1920 novel by Zona Gale

Miss Lulu Bett is a 1920 novel by American writer Zona Gale, later adapted for the stage. It was a bestseller at the time of its initial publication, but gradually fell out of favor through changing tastes and social conditions. It was the first play by a woman to win a Pulitzer Prize for Drama,

== Plot summary==
The story concerns a woman, Lulu, who lives with her sister's family, essentially acting as a servant. She does not complain about her position but is not happy. When her brother-in-law's brother, Ninian, comes to visit, there is a certain attraction between them. While joking around one evening they find themselves accidentally married, due to the laws of the state requiring little more than wedding vows to be recited while a magistrate is in the room for a marriage to count as legal. On learning this, Ninian and Lulu decide they like the idea of being married and choose to remain together. However, within a month, Lulu is back home, having discovered that Ninian was already legally married: 18 years prior he had wed a girl who left him after 2 years, but he had forgotten about it. Lulu considers this a reasonable story, but her brother-in-law, Dwight, insists that it would be a humiliation to the family to reveal such a thing, and insists that she tell everyone instead that Ninian grew bored with her and left her. Lulu is unable to see why this should be a less humiliating story, and begins to complain about her circumstances for the first time. She also notices that her teenage niece, Di, is unhappy, and also seems to be trying to use marriage as a way to escape her circumstance. Lulu eventually has to prevent Di from eloping, and is finally inspired to move out of her sister's home and live independently.

==Adaptations==

Gale first adapted the novel for a play that opened on Broadway on December 27, 1920, starring Carroll McComas.

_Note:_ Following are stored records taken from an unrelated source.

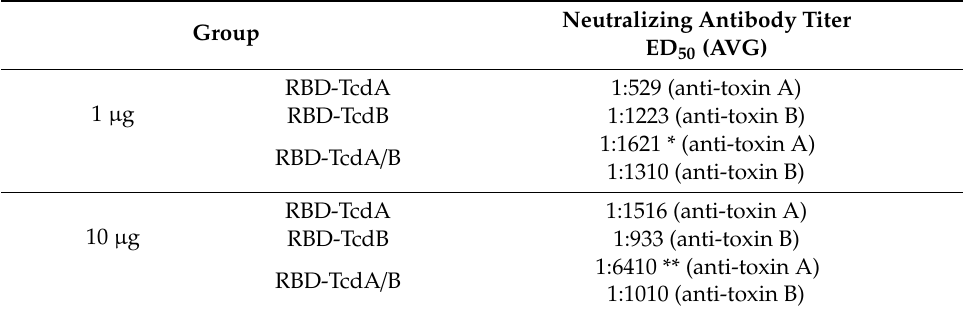
Table 1. Vaccine candidates induced high titers of neutralizing antibody. Table. Vaccine candidates induced high titers of neutralizing antibody. Group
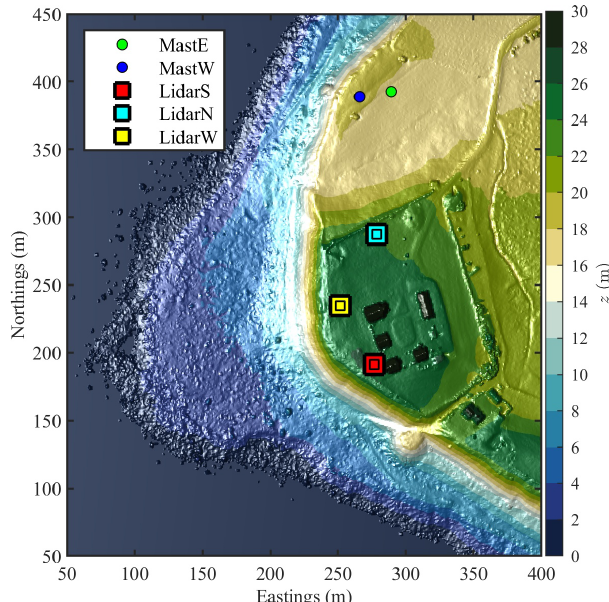
Figure 2. Local topography at the measurement site, obtained from a digital surface model generated using airborne laser instruments with a horizontal resolution of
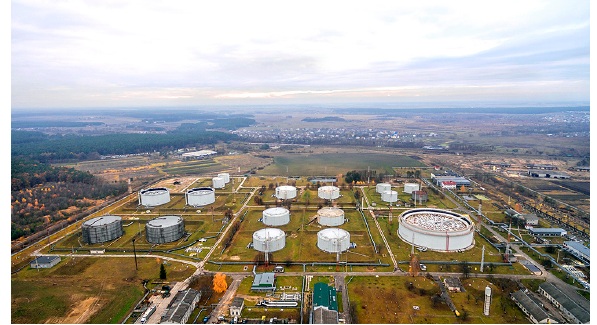
Figure 1. Tank field of LODS “Brody” company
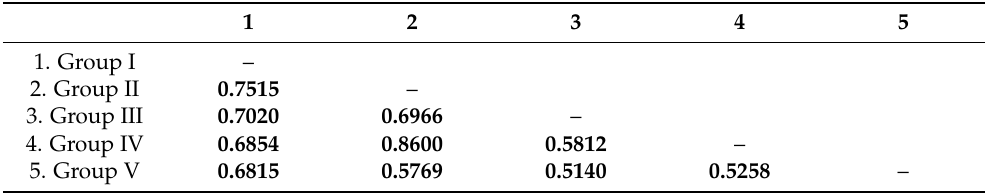
Table 2. Pairwise F ST comparison between five phylogroups of G. crinale .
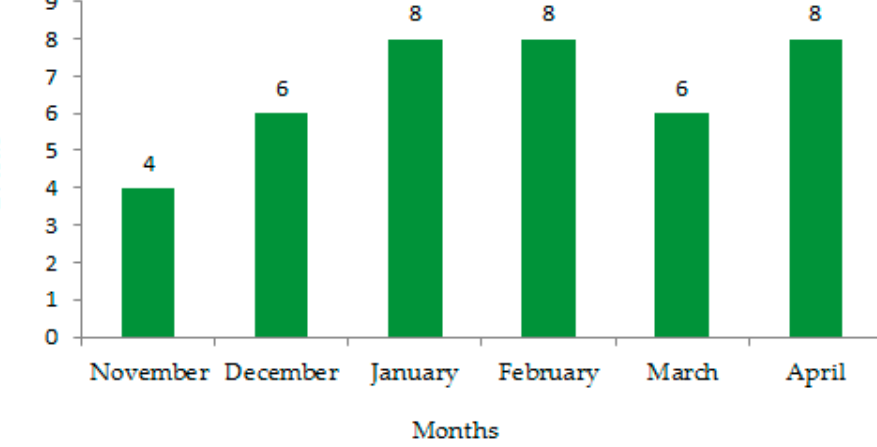
Figure 3. Monthly distribution of the 40 extreme event cases considered.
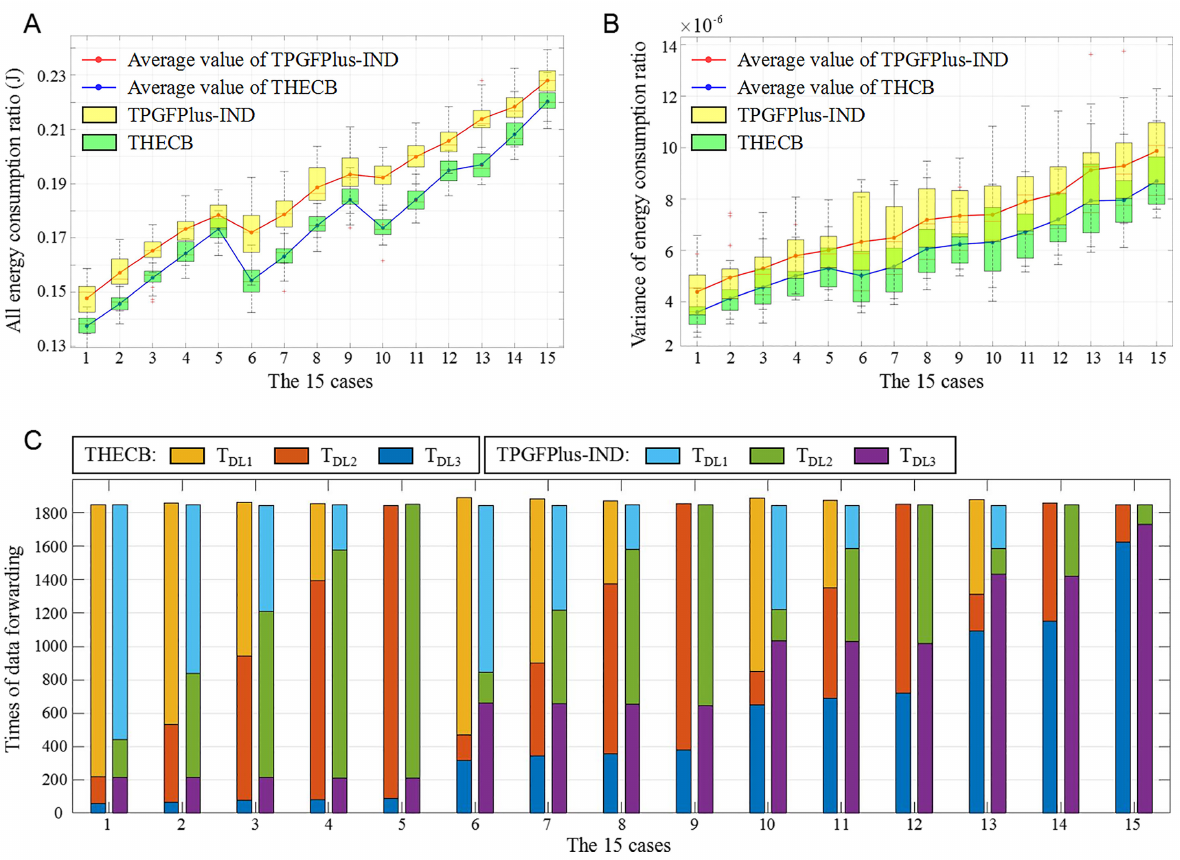
Figure 15. The performance of these algorithms with a varied proportion of different discharges levels. ( A ) Total energy consumption ratio. ( B ) Variance of energy consumption ratio. ( C ) The times of participating in data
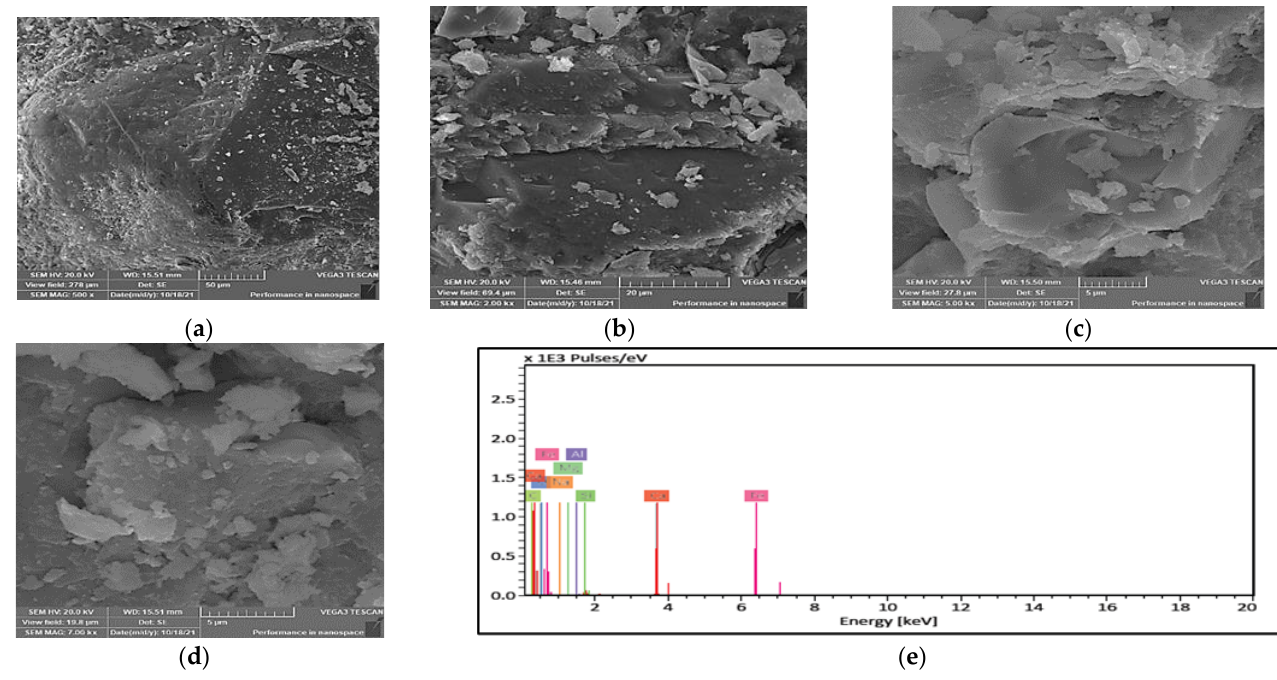
Figure 12. SEM with various magnification factors ( a – d ); ( e ) EDX for the control mix at 22 ◦ C curing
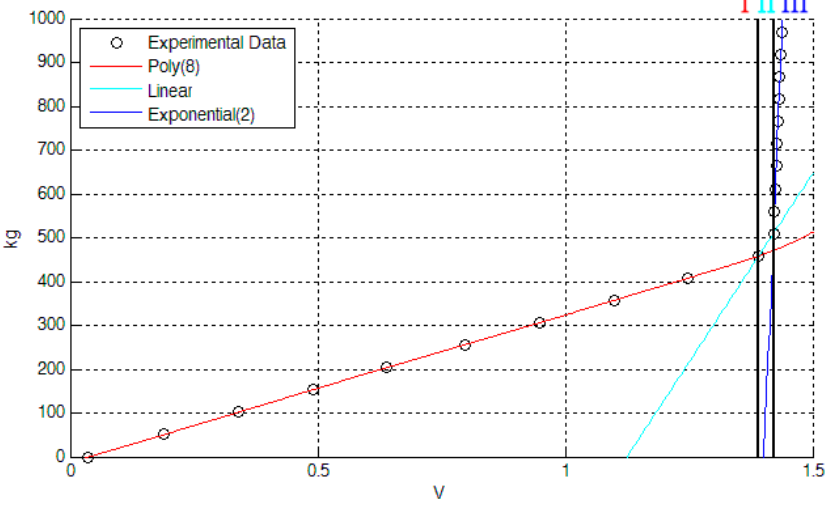
Figure 8. LC calibration curve in the low-power configuration showing the three region curve.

Two endings were written for the play, the original as seen in December 1920 (and the ending that won Gale the Pulitzer Prize from Drama; the first woman ever to do so) has Lulu starting a life on her own and undertaking adventures of her own as we hear in her final lines, "Good-by. Good-by, all of you. I'm going I don't know where-to work at I don't know what. But I'm going from choice!"

The revised ending is more typical and would have been a bit more commercially acceptable and far less challenging to the audiences of the day. In this ending, Ninian appears just as Lulu decides to go off on her own life to work and live elsewhere. He asks her forgiveness and she agrees saying "I forgave you in Savannah, Georgia."

In 1921 the work was adapted for a silent film of the same name by Clara Beranger, directed by William C. deMille, starring Lois Wilson, Milton Sills, Theodore Roberts, Helen Ferguson, Mabel Van Buren, Ethel Wales and May Giraci.